Segment Start: Exercise material

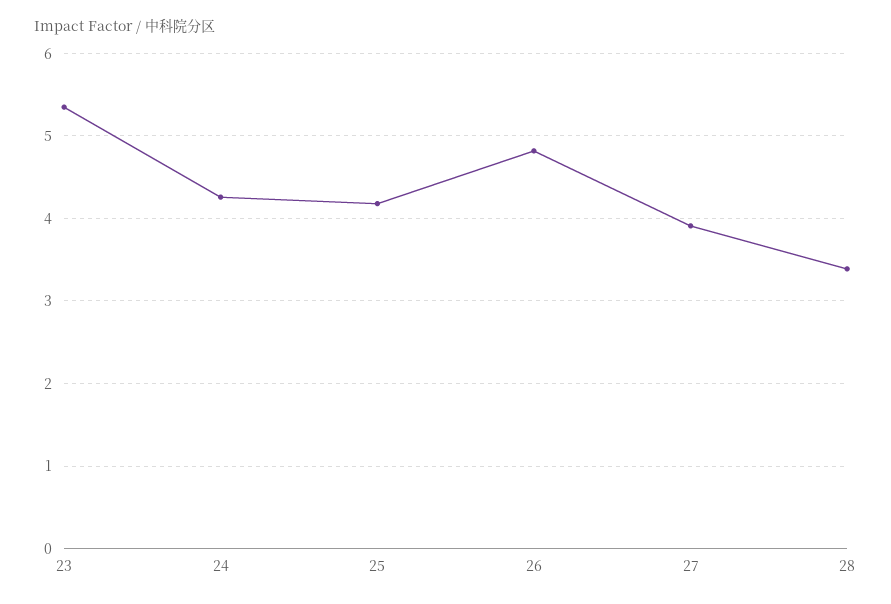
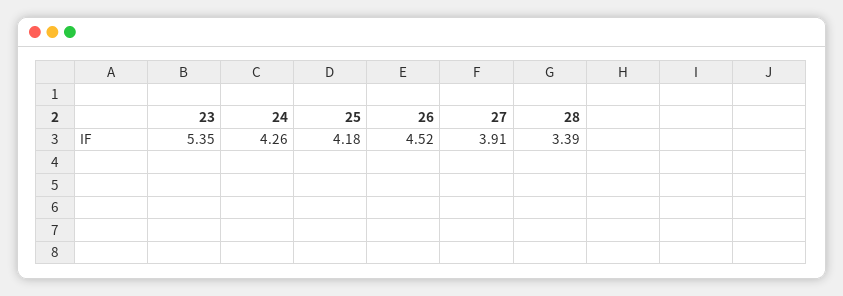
  {
    "23": 5.35,
    "24": 4.26,
    "25": 4.18,
-   "26": 4.8,
+   "26": 4.52,
    "27": 3.91,
    "28": 3.39
  }

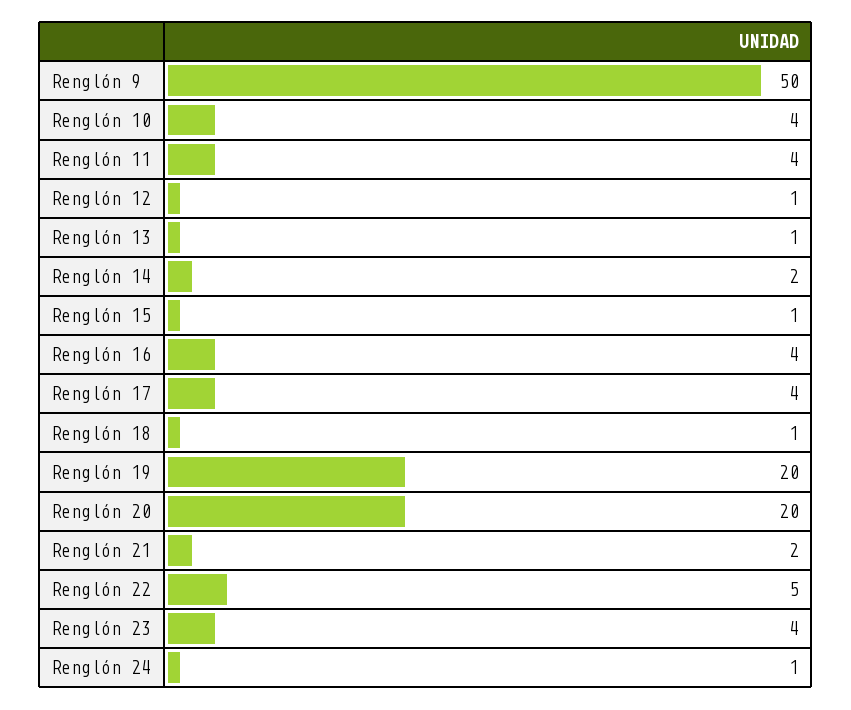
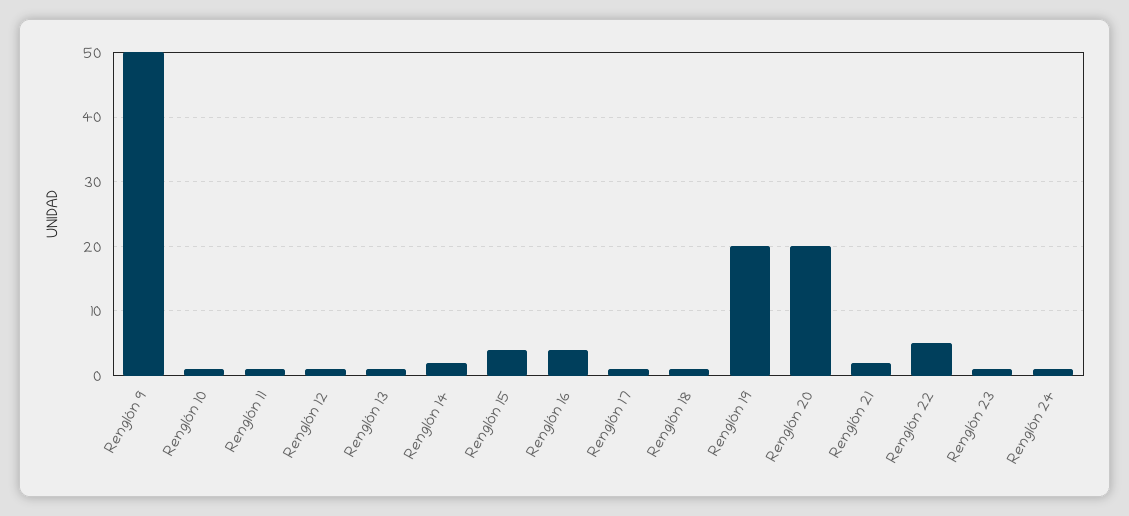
  {
    "Renglón 9": 50,
-   "Renglón 10": 4,
+   "Renglón 10": 1,
-   "Renglón 11": 4,
+   "Renglón 11": 1,
    "Renglón 12": 1,
    "Renglón 13": 1,
    "Renglón 14": 2,
-   "Renglón 15": 1,
+   "Renglón 15": 4,
    "Renglón 16": 4,
-   "Renglón 17": 4,
+   "Renglón 17": 1,
    "Renglón 18": 1,
    "Renglón 19": 20,
    "Renglón 20": 20,
    "Renglón 21": 2,
    "Renglón 22": 5,
-   "Renglón 23": 4,
+   "Renglón 23": 1,
    "Renglón 24": 1
  }

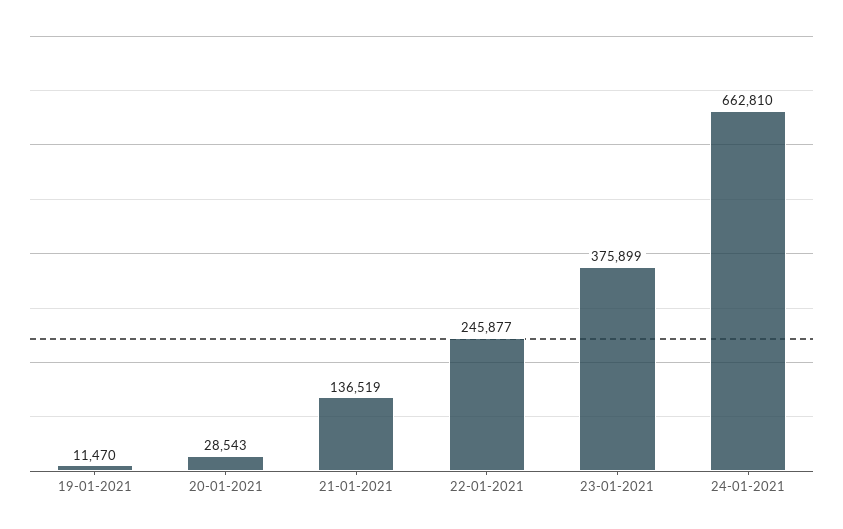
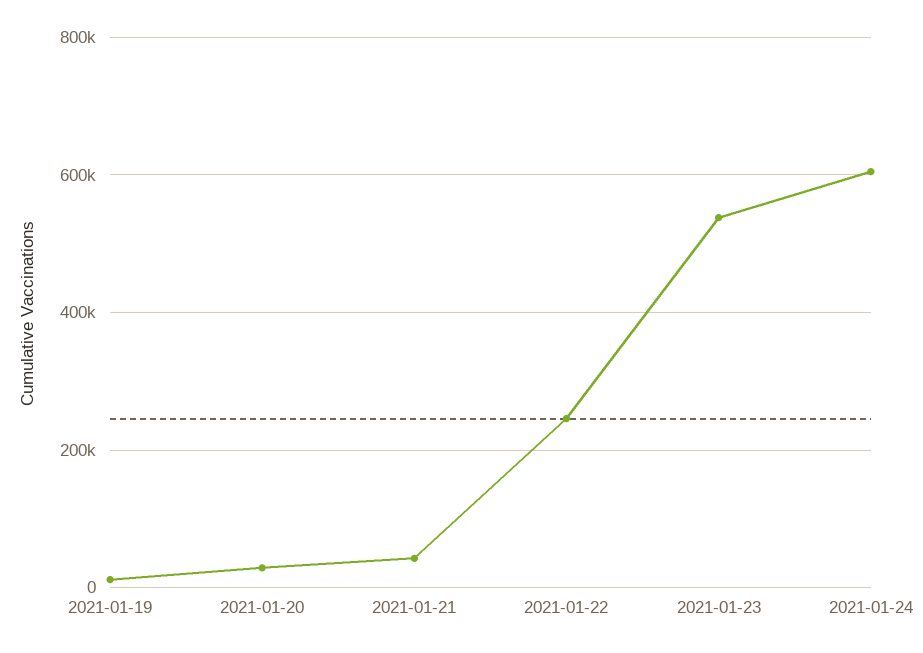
  {
    "19-01-2021": 11470,
    "20-01-2021": 28543,
-   "21-01-2021": 136519,
+   "21-01-2021": 40000,
    "22-01-2021": 245877,
-   "23-01-2021": 375899,
+   "23-01-2021": 540000,
-   "24-01-2021": 662810
+   "24-01-2021": 600000
  }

Segment End: Exercise material

■ Instructions to follow ■
If a record contains a picture, leave the picture out; repeat the record itself exactly.

■ Output ■
  {
    "23": 5.35,
    "24": 4.26,
    "25": 4.18,
-   "26": 4.8,
+   "26": 4.52,
    "27": 3.91,
    "28": 3.39
  }

  {
    "Renglón 9": 50,
-   "Renglón 10": 4,
+   "Renglón 10": 1,
-   "Renglón 11": 4,
+   "Renglón 11": 1,
    "Renglón 12": 1,
    "Renglón 13": 1,
    "Renglón 14": 2,
-   "Renglón 15": 1,
+   "Renglón 15": 4,
    "Renglón 16": 4,
-   "Renglón 17": 4,
+   "Renglón 17": 1,
    "Renglón 18": 1,
    "Renglón 19": 20,
    "Renglón 20": 20,
    "Renglón 21": 2,
    "Renglón 22": 5,
-   "Renglón 23": 4,
+   "Renglón 23": 1,
    "Renglón 24": 1
  }

  {
    "19-01-2021": 11470,
    "20-01-2021": 28543,
-   "21-01-2021": 136519,
+   "21-01-2021": 40000,
    "22-01-2021": 245877,
-   "23-01-2021": 375899,
+   "23-01-2021": 540000,
-   "24-01-2021": 662810
+   "24-01-2021": 600000
  }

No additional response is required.